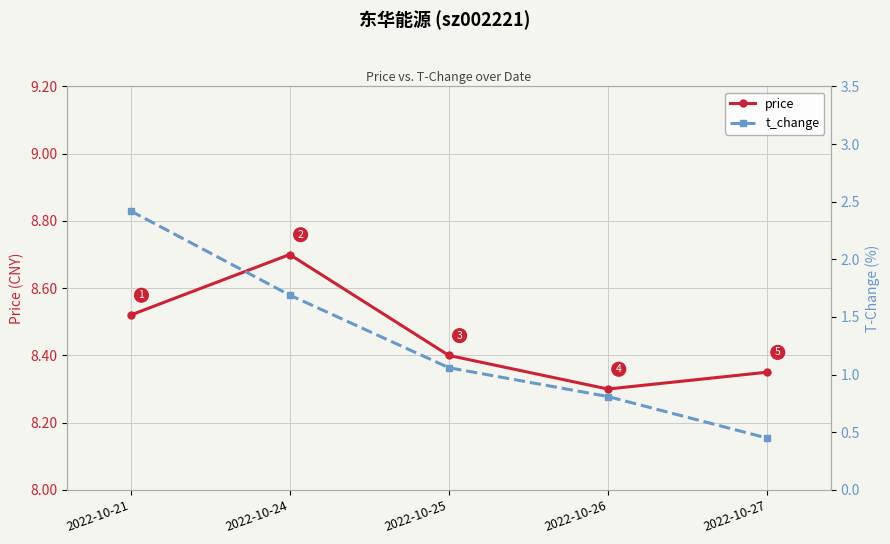

What is the approximate value of t_change at 2022-10-26?

0.8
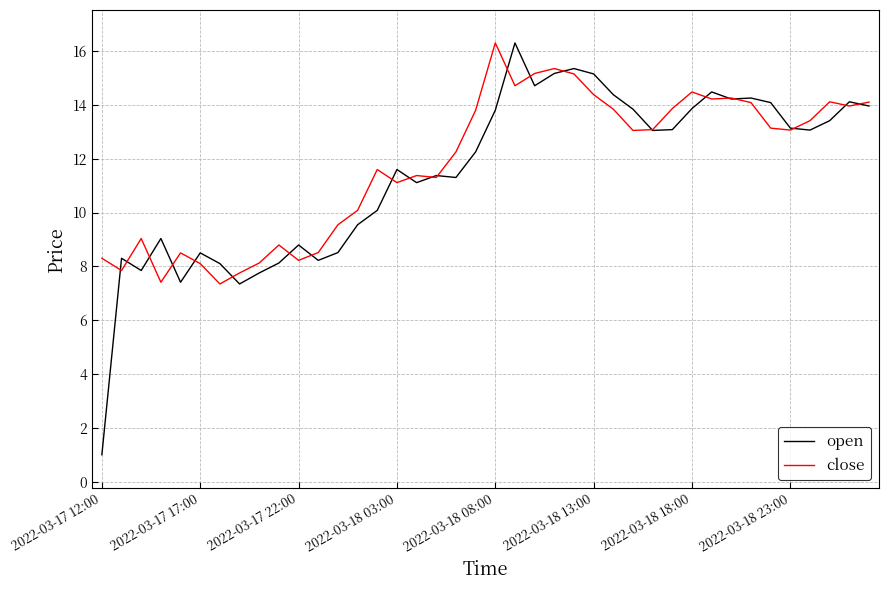

What is the lowest value of the close series?

7.3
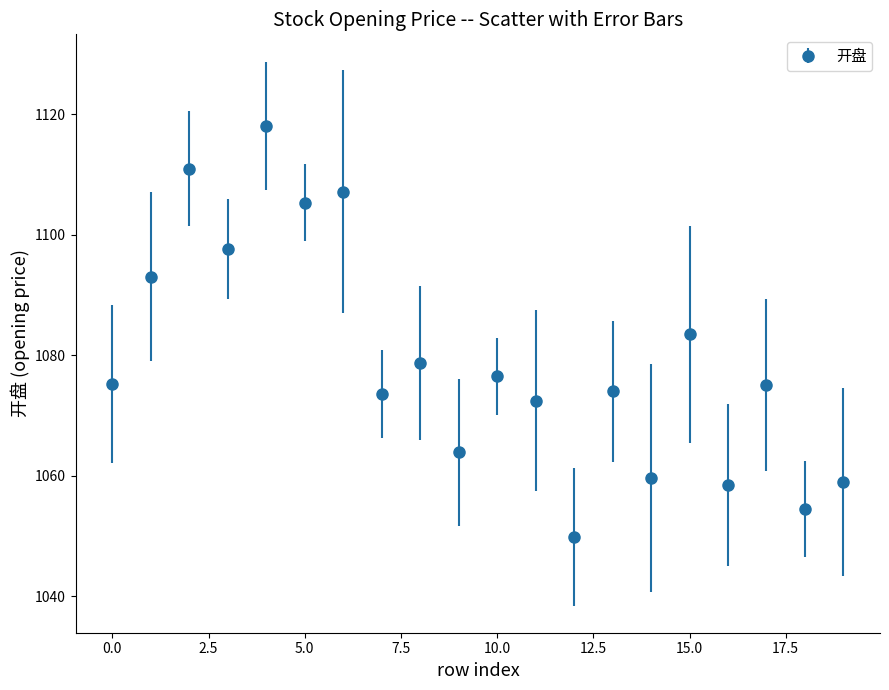

What is the smallest value displayed?

1049.9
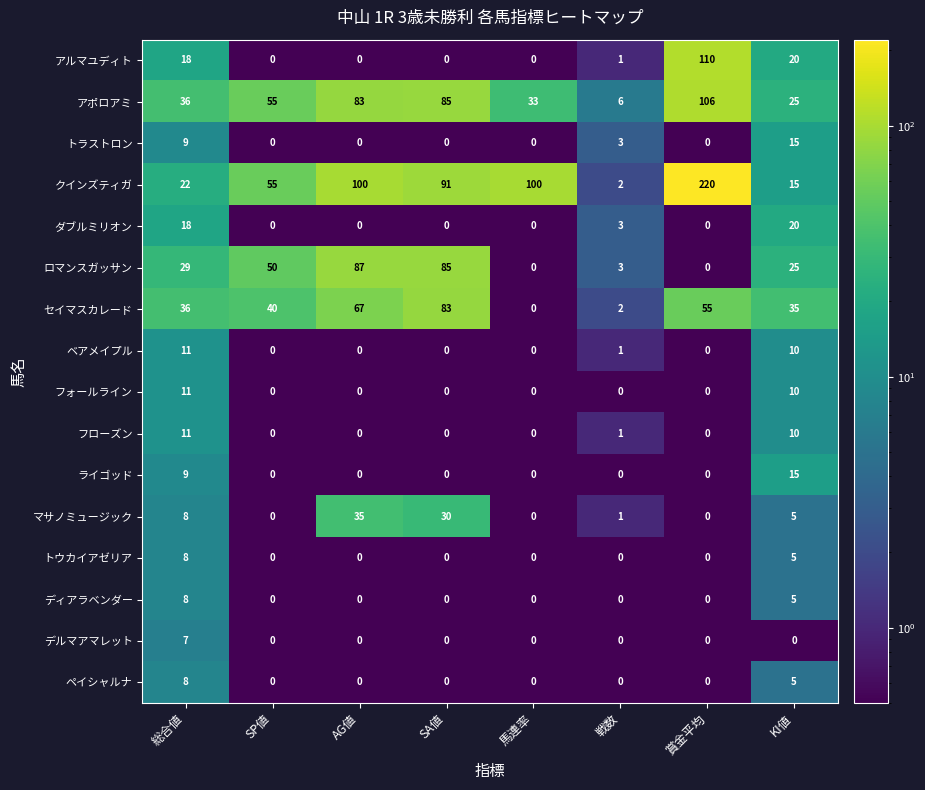

At which category is the sum across all series the highest?

賞金平均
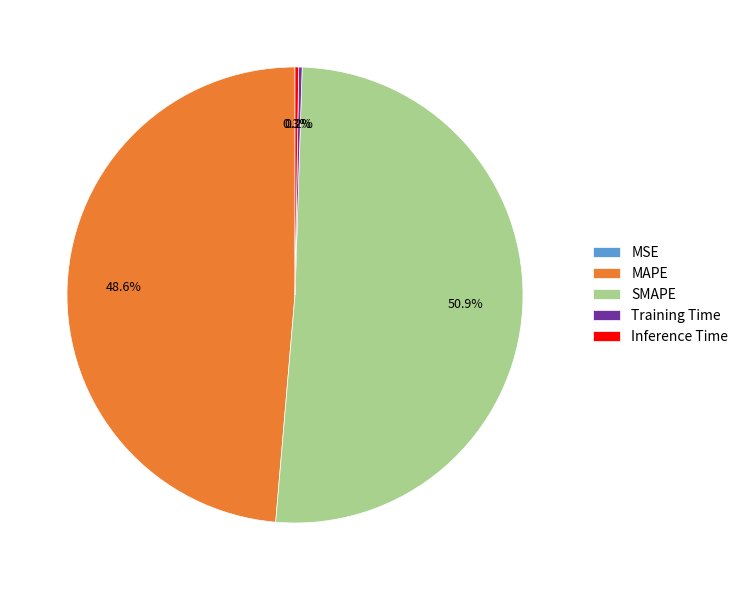

Which category accounts for the majority?

SMAPE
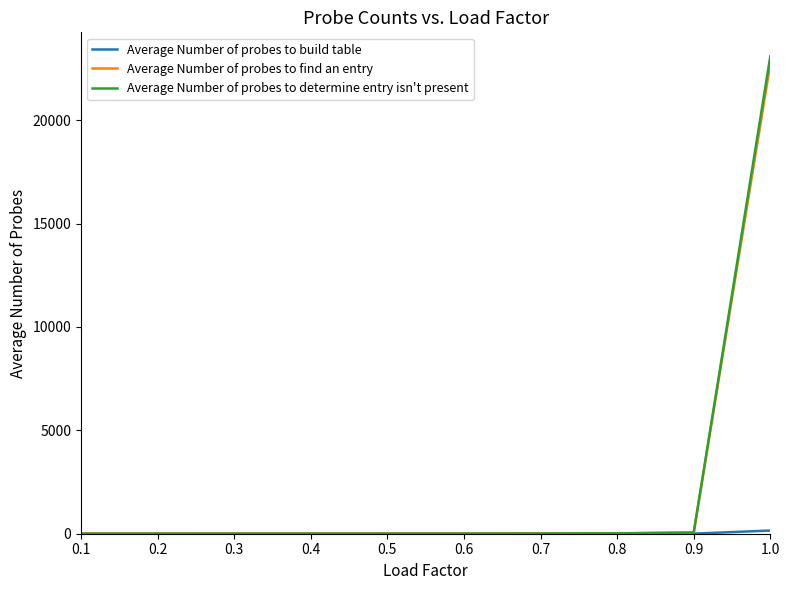

Which series changed the most between 0.1 and 1.0?

Average Number of probes to determine entry isn't present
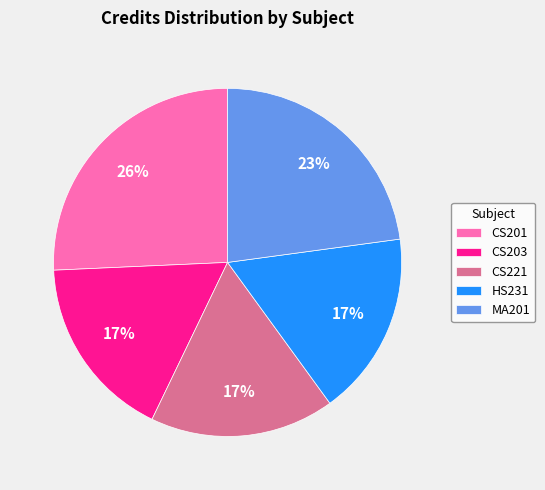

Does MA201 represent more than half of the total?

No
======
> **Instruction**:
Copy out all of the data above word for word, with the pictures left out.

> **Task response**:
What is the approximate value of t_change at 2022-10-26?

0.8

What is the lowest value of the close series?

7.3

What is the smallest value displayed?

1049.9

At which category is the sum across all series the highest?

賞金平均

Which category accounts for the majority?

SMAPE

Which series changed the most between 0.1 and 1.0?

Average Number of probes to determine entry isn't present

Does MA201 represent more than half of the total?

No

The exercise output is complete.